35 Aäron moet hem dragen als hij zijn bediening uitoefent, zodat men hem kan horen, wanneer hij voor het aanschijn van Jahweh het heiligdom binnentreedt of verlaat; anders zal hij sterven.
Aaron s'en revêtira pour remplir son ministère, et l'on entendra le son des clochettes quand il entrera dans le sanctuaire devant Yahweh, et quand il en sortira, et il ne mourra point.
36 Verder moet ge een plaat maken van zuiver goud, en daarin als in een zegel graveren: Aan Jahweh gewijd.
Tu feras une lame d'or pur, et tu y graveras, comme on grave sur un cachet: Sainteté à Yahweh.
37 Ge moet ze met een purperen snoer aan de tulband vastmaken; en wel aan de voorkant.
Tu l'attacheras avec un ruban de pourpre violette pour qu'elle soit sur la tiare; elle sera sur le devant de la tiare.
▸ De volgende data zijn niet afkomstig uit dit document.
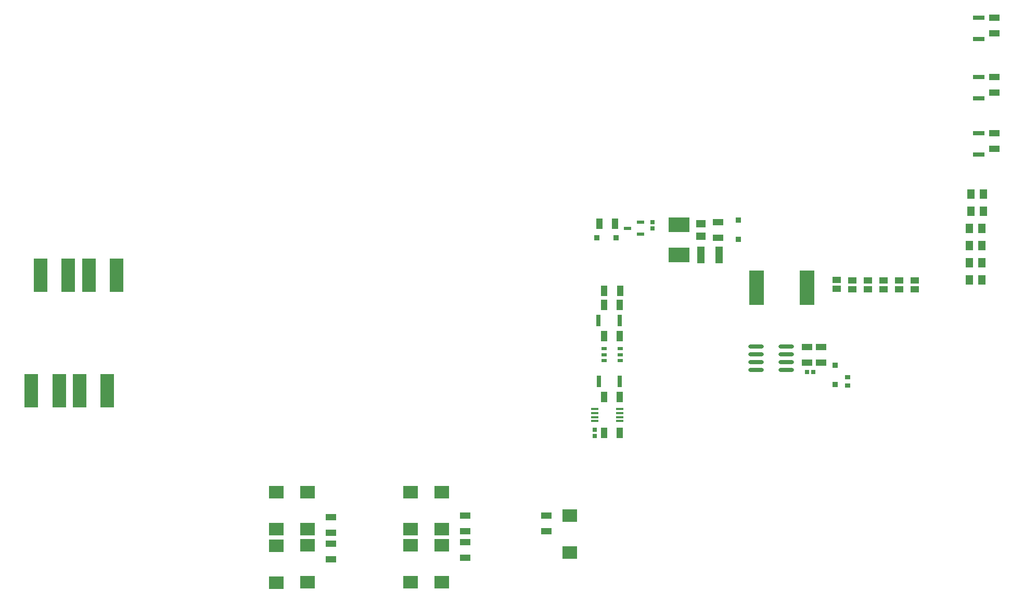
<source format=gbr>
G04*
G04 #@! TF.GenerationSoftware,Altium Limited,Altium Designer,24.10.1 (45)*
G04*
G04 Layer_Color=8421504*
%FSLAX44Y44*%
%MOMM*%
G71*
G04*
G04 #@! TF.SameCoordinates,2C042171-34E2-4856-99AA-637600A7DDE9*
G04*
G04*
G04 #@! TF.FilePolarity,Positive*
G04*
G01*
G75*
%ADD22R,1.3562X1.0546*%
%ADD23R,1.2192X0.5588*%
%ADD24R,1.2500X1.5500*%
%ADD25R,0.6500X0.6500*%
%ADD26R,0.9500X0.9000*%
%ADD27R,1.6582X1.1055*%
%ADD28R,0.8121X0.6587*%
%ADD29R,0.8763X0.5080*%
%ADD30R,1.1055X1.6582*%
G04:AMPARAMS|DCode=31|XSize=1.2565mm|YSize=0.418mm|CornerRadius=0.209mm|HoleSize=0mm|Usage=FLASHONLY|Rotation=180.000|XOffset=0mm|YOffset=0mm|HoleType=Round|Shape=RoundedRectangle|*
%AMROUNDEDRECTD31*
21,1,1.2565,0.0000,0,0,180.0*
21,1,0.8385,0.4180,0,0,180.0*
1,1,0.4180,-0.4193,0.0000*
1,1,0.4180,0.4193,0.0000*
1,1,0.4180,0.4193,0.0000*
1,1,0.4180,-0.4193,0.0000*
%
%ADD31ROUNDEDRECTD31*%
%ADD32R,1.2565X0.4180*%
%ADD33R,2.4892X5.5880*%
%ADD34R,1.9062X0.7562*%
%ADD35O,2.5000X0.7000*%
%ADD36R,2.3300X1.9900*%
%ADD37R,0.6500X0.6500*%
%ADD38R,3.4200X2.4600*%
%ADD39R,1.5500X1.2500*%
%ADD40R,1.2000X2.7000*%
%ADD41R,0.9000X0.9500*%
%ADD42R,0.7562X1.9062*%
%ADD43R,2.3022X5.4031*%
D22*
X1835791Y784323D02*
D03*
Y798839D02*
D03*
X1911991Y784685D02*
D03*
Y799201D02*
D03*
X1886591Y784685D02*
D03*
Y799201D02*
D03*
X1861190Y784323D02*
D03*
Y798839D02*
D03*
X1810390Y784685D02*
D03*
Y799201D02*
D03*
X1785620Y785222D02*
D03*
Y799738D02*
D03*
D23*
X1466088Y874395D02*
D03*
Y893445D02*
D03*
X1444752Y883920D02*
D03*
D24*
X2021930Y800100D02*
D03*
X2001430D02*
D03*
X2021840Y828040D02*
D03*
X2001340D02*
D03*
X2021840Y855980D02*
D03*
X2001340D02*
D03*
X2024380Y911860D02*
D03*
X2003880D02*
D03*
X2024380Y939800D02*
D03*
X2003880D02*
D03*
X2021840Y883920D02*
D03*
X2001340D02*
D03*
D25*
X1747440Y650240D02*
D03*
X1737440D02*
D03*
D26*
X1783080Y629410D02*
D03*
Y660910D02*
D03*
X1625600Y865630D02*
D03*
Y897130D02*
D03*
D27*
X1760220Y690880D02*
D03*
Y665353D02*
D03*
X1737360Y690816D02*
D03*
Y665290D02*
D03*
X2042080Y1201293D02*
D03*
Y1226820D02*
D03*
X2042240Y1104307D02*
D03*
Y1129834D02*
D03*
X2041531Y1012796D02*
D03*
Y1038323D02*
D03*
X962660Y345377D02*
D03*
Y370904D02*
D03*
Y414084D02*
D03*
Y388557D02*
D03*
X1313180Y391097D02*
D03*
Y416624D02*
D03*
X1181100Y416560D02*
D03*
Y391033D02*
D03*
Y347853D02*
D03*
Y373380D02*
D03*
X1592580Y868616D02*
D03*
Y894144D02*
D03*
D28*
X1803400Y641767D02*
D03*
Y628233D02*
D03*
D29*
X1406716Y668680D02*
D03*
Y678180D02*
D03*
Y687680D02*
D03*
X1433004D02*
D03*
Y678180D02*
D03*
Y668680D02*
D03*
D30*
X1407097Y708660D02*
D03*
X1432623D02*
D03*
X1407097Y551180D02*
D03*
X1432623D02*
D03*
X1407033Y609600D02*
D03*
X1432560D02*
D03*
X1407033Y759460D02*
D03*
X1432560D02*
D03*
X1407160Y782320D02*
D03*
X1432687D02*
D03*
X1424940Y891540D02*
D03*
X1399413D02*
D03*
D31*
X1391543Y570080D02*
D03*
Y576580D02*
D03*
Y583080D02*
D03*
Y589580D02*
D03*
X1432560D02*
D03*
Y583080D02*
D03*
Y576580D02*
D03*
D32*
Y570080D02*
D03*
D33*
X1655197Y786863D02*
D03*
X1736985D02*
D03*
D34*
X2016131Y1038323D02*
D03*
Y1003823D02*
D03*
X2016840Y1129770D02*
D03*
Y1095270D02*
D03*
X2016680Y1226290D02*
D03*
Y1191790D02*
D03*
D35*
X1653811Y691613D02*
D03*
Y678913D02*
D03*
Y666213D02*
D03*
Y653513D02*
D03*
X1702810Y691613D02*
D03*
Y678913D02*
D03*
Y666213D02*
D03*
Y653513D02*
D03*
D36*
X873760Y307340D02*
D03*
Y367540D02*
D03*
Y454660D02*
D03*
Y394460D02*
D03*
X1092200Y454280D02*
D03*
Y394080D02*
D03*
X1143000Y308100D02*
D03*
Y368300D02*
D03*
X924560Y307720D02*
D03*
Y367920D02*
D03*
Y454660D02*
D03*
Y394460D02*
D03*
X1143000Y454280D02*
D03*
Y394080D02*
D03*
X1092200Y307720D02*
D03*
Y367920D02*
D03*
X1351280Y356360D02*
D03*
Y416560D02*
D03*
D37*
X1391920Y546100D02*
D03*
Y556100D02*
D03*
X1485900Y884000D02*
D03*
Y894000D02*
D03*
D38*
X1529080Y889240D02*
D03*
Y840740D02*
D03*
D39*
X1564640Y891540D02*
D03*
Y871040D02*
D03*
D40*
Y840740D02*
D03*
X1593640D02*
D03*
D41*
X1394585Y868045D02*
D03*
X1426085D02*
D03*
D42*
X1432030Y734060D02*
D03*
X1397530D02*
D03*
X1432560Y635000D02*
D03*
X1398060D02*
D03*
D43*
X489866Y807183D02*
D03*
X534875D02*
D03*
X613615D02*
D03*
X568606D02*
D03*
X520071Y619223D02*
D03*
X475062D02*
D03*
X553446D02*
D03*
X598455D02*
D03*
M02*

</source>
38 Zo zal ze tegen het voorhoofd van Aäron liggen, en zal Aäron de fouten op zich nemen, die de kinderen Israëls begaan bij de heilige offers en bij alle heilige gaven, welke zij brengen. Steeds moet zij tegen zijn voorhoofd liggen om hen welgevallig te maken aan Jahweh.
Elle sera sur le front d'Aaron, et Aaron portera les fautes commises dans les choses saintes que consacreront les enfants d'Israël, en toute espèce de saintes offrandes; elle sera constamment sur son front devant Yahweh, pour qu'ils trouvent faveur devant Yahweh.
39 Vervolgens moet ge een geborduurde tuniek, een tulband van lijnwaad en een kunstig bewerkte gordel maken.
Tu feras la tunique en lin; tu feras une tiare de lin, et tu feras une ceinture de diverses couleurs.
40 Ook voor de zonen van Aäron moet ge tunieken, gordels en hoofddoeken vervaardigen, om hun glorie te doen stralen;
Pour les fils d'Aaron, tu feras des tuniques, tu leur feras des ceintures et tu leur feras des mitres, pour marquer leur dignité et pour leur servir de parure.
41 daarmee zult ge uw broeder Aäron en zijn zonen bekleden. Dan zult ge hen zalven, tot priesters aanstellen en wijden, zodat ze voor Mij hun priesterlijke bediening kunnen uitoefenen.
Tu revêtiras de ces ornements, Aaron, ton frère, et ses fils avec lui. Tu les oindras, tu les installeras et tu les consacreras, afin qu'ils soient prêtres à mon service.
42 Ook moet ge voor hen linnen heupkleren maken, die van hun lenden tot hun dijen reiken om hun schaamte te bedekken.
Fais-leur des caleçons de lin, pour couvrir leur nudité; ils iront depuis les reins jusqu'aux cuisses.
43 Aäron en zijn zonen moeten ze dragen, wanneer zij de openbaringstent binnengaan of tot het altaar naderen, om in het heiligdom dienst te verrichten; anders zouden zij schuld op zich laden en sterven. Dit is een altijdgeldend voorschrift voor hem en zijn nakomelingschap.
Aaron et ses fils les porteront quand ils entreront dans la tente de réunion, ou quand ils s'approcheront de l'autel pour faire le service dans le sanctuaire; ainsi ils n'encourront point de faute et ne mourront point. C'est une loi perpétuelle pour Aaron et pour ses descendants après lui.